British chancellor unveils £6.25bn in spending cuts


British chancellor George Osborne today unveiled £6.25 billion (€7.26 billion) of spending cuts and warned much worse lay ahead in an emergency budget next month.

Analysts said the cuts, which were largely as expected, were a useful downpayment on tackling the record budget deficit but would be dwarfed by additional austerity measures that would be needed to safeguard Britain's triple-A credit rating.

The savings were based on “strong economic advice” from the Bank of England and the Treasury in favour of “early action to deal with our debt”, the Chancellor said. It reflected a “decisive shift” around the world towards deficit reduction as a priority.

The cuts are in line with promises made by Mr Osborne before this month's election.

Mr Osborne's deputy David Laws warned the cuts were intended to "send a shockwave through government departments", and unions said they would hit services, damage the economy and put thousands of jobs at risk.

Given some breathing room by debt figures for 2009/10 that undercut estimates, Mr Osborne said the new Conservative-Liberal Democrat coalition government, in office for less than two weeks, would not shirk from its top priority of cutting the deficit, running at close to 11 per cent of GDP.

Britain's announcement comes on the heels of emergency austerity measures in other European Union countries weighed down by hefty deficits, including Spain and Portugal, as governments look to prevent a debt crisis from spreading beyond Greece. Italy's cabinet meets to approve deficit-cutting measures tomorrow.

"This is the first time this government has announced difficult decisions on spending. It will not be the last," Mr Osborne said at a news conference flanked by Mr Laws.

The Conservative Party had pledged before the May 6th election to start spending cuts in the current fiscal year. The Lib Dems had said such a move would endanger the recovery but have now signed up to the immediate cuts.

"This action is designed to send a shock-wave through government departments, to focus ministers and civil servants on whether spending in these areas is really a priority in the difficult times we are now facing," said Mr Laws.

"... The years of public sector plenty are over. But the more decisively we act, the more quickly and strongly we can come through these tough times."

In a concession to the Lib Dems, £500 million of the £6.2 billion in reductions will be reinvested in further education and social housing. But the rest would be used to bring down the deficit. Mr Osborne said the savings would include over £1 billion of “discretionary” spending such as consultancy and travel, nearly £2 billion from IT programmes, suppliers and property and more than £500 million from cutting “low-value spending”.

Government "quangos" would lose £513 million in funding. There would be a hiring freeze across the civil service and almost all departments would have to find savings. The Treasury, for example, will have its budget cut by more £800 million.

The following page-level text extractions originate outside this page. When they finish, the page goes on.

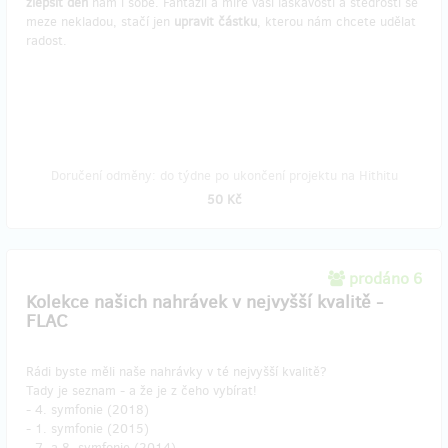
zlepšit den
nám i sobě. Fantazii a míře vaší laskavosti a štědrosti se
meze nekladou, stačí jen
upravit částku
, kterou nám chcete udělat
radost.
Doručení odměny: do týdne po ukončení projektu na Hithitu
50 Kč
prodáno 6
Kolekce našich nahrávek v nejvyšší kvalitě -
FLAC
Rádi byste měli naše nahrávky v té nejvyšší kvalitě?
Tady je seznam - a že je z čeho vybírat!
- 4. symfonie (2018)
- 1. symfonie (2015)
- 7. a 8. symfonie (2014)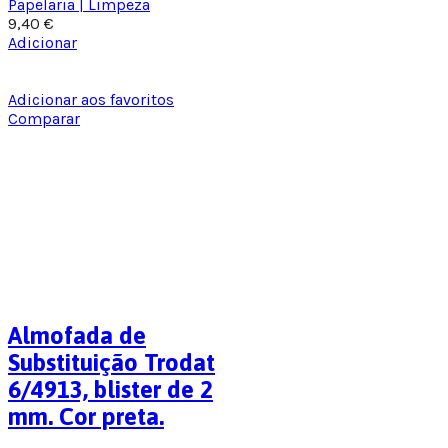
Papelaria | Limpeza
9,40
€
Adicionar
Adicionar aos favoritos
Comparar
Almofada de
Substituição Trodat
6/4913, blister de 2
mm. Cor preta.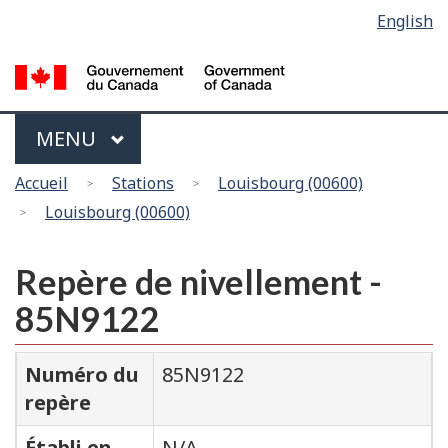
Sélection
English
Skip
Passer
de
to
à
main
la
la
content
version
langue
HTML
Menu
MAIN
MENU
simplifiée
Vous
Accueil
Stations
Louisbourg (00600)
êtes
Louisbourg (00600)
ici
Repère de nivellement -
85N9122
Numéro du
85N9122
repère
Établi en
N/A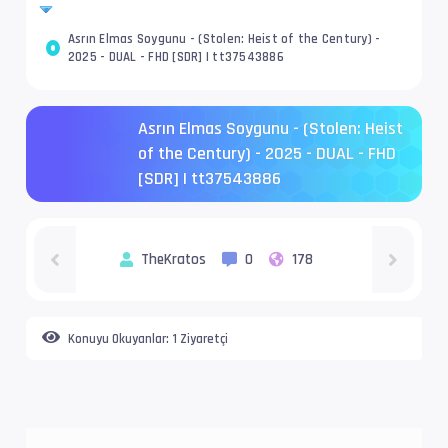
Asrın Elmas Soygunu - (Stolen: Heist of the Century) -
2025 - DUAL - FHD [SDR] | tt37543886
Asrın Elmas Soygunu - (Stolen: Heist
of the Century) - 2025 - DUAL - FHD
[SDR] | tt37543886
TheKratos
0
178
Konuyu Okuyanlar:
1 Ziyaretçi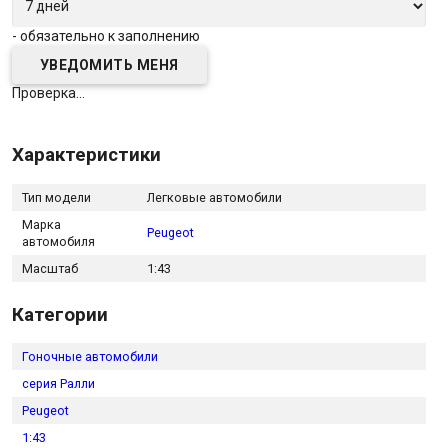
- обязательно к заполнению
Проверка...
Характеристики
Тип модели
Легковые автомобили
Марка
Peugeot
автомобиля
Масштаб
1:43
Категории
Гоночные автомобили
серия Ралли
Peugeot
1:43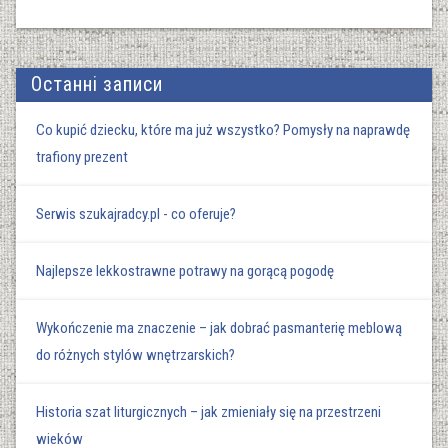
Останні записи
Co kupić dziecku, które ma już wszystko? Pomysły na naprawdę
trafiony prezent
Serwis szukajradcy.pl - co oferuje?
Najlepsze lekkostrawne potrawy na gorącą pogodę
Wykończenie ma znaczenie – jak dobrać pasmanterię meblową
do różnych stylów wnętrzarskich?
Historia szat liturgicznych – jak zmieniały się na przestrzeni
wieków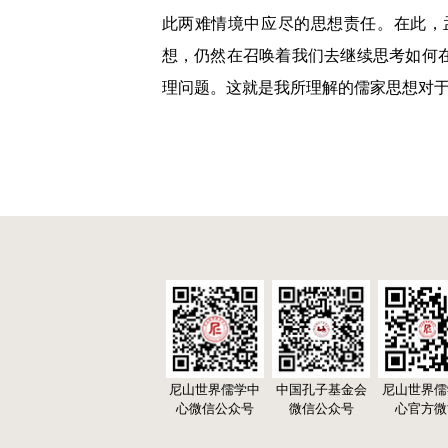
此两难情境中应尽的思想责任。在此，
想，仍然在召唤着我们去继续思考如何
理问题。这就是我所理解的儒家思想对
尼山世界儒学中
中国孔子基金会
尼山世界儒
心微信公众号
微信公众号
心官方微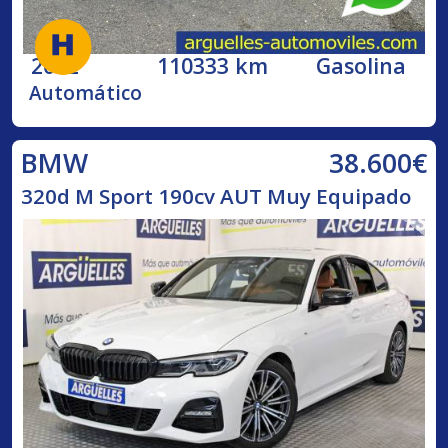
2002
110333 km
Gasolina
Automático
38.600€
BMW
320d M Sport 190cv AUT Muy Equipado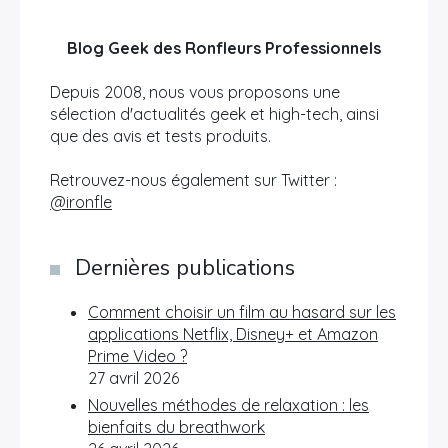
Blog Geek des Ronfleurs Professionnels
Depuis 2008, nous vous proposons une
sélection d'actualités geek et high-tech, ainsi
que des avis et tests produits.
Retrouvez-nous également sur Twitter :
@ironfle
Dernières publications
Comment choisir un film au hasard sur les
applications Netflix, Disney+ et Amazon
Prime Video ?
27 avril 2026
Nouvelles méthodes de relaxation : les
bienfaits du breathwork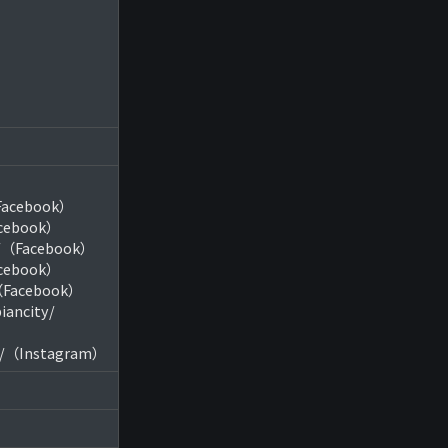
（Facebook）
acebook）
t/（Facebook）
acebook）
/（Facebook）
iancity/
hk/（Instagram）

Mr Osborne has promised an emergency budget on June 22nd when he is likely to announce more significant spending cuts and perhaps tax rises in order to convince markets that Britain is serious about getting government borrowing down.

While the task ahead is clearly massive, figures released last week suggested that at least the worst may be over for public finances, with tax receipts up sharply.

Borrowing for 2009/10 was revised lower by £7.5 billion. Excluding financial sector interventions, it stood at £156.1 billion, some £10 billion pounds lower than predicted in the budget in March.

But there is no escaping the fact government spending will have to come down significantly, putting the coalition on a collision course with increasingly militant unions.

"We do not accept that huge spending cuts are necessary or desirable, and we do not believe it is credible for the government to say it can protect public sector jobs and services while taking the axe to departments in this way," said Public and Commercial Services Union general secretary Mark Serwotka.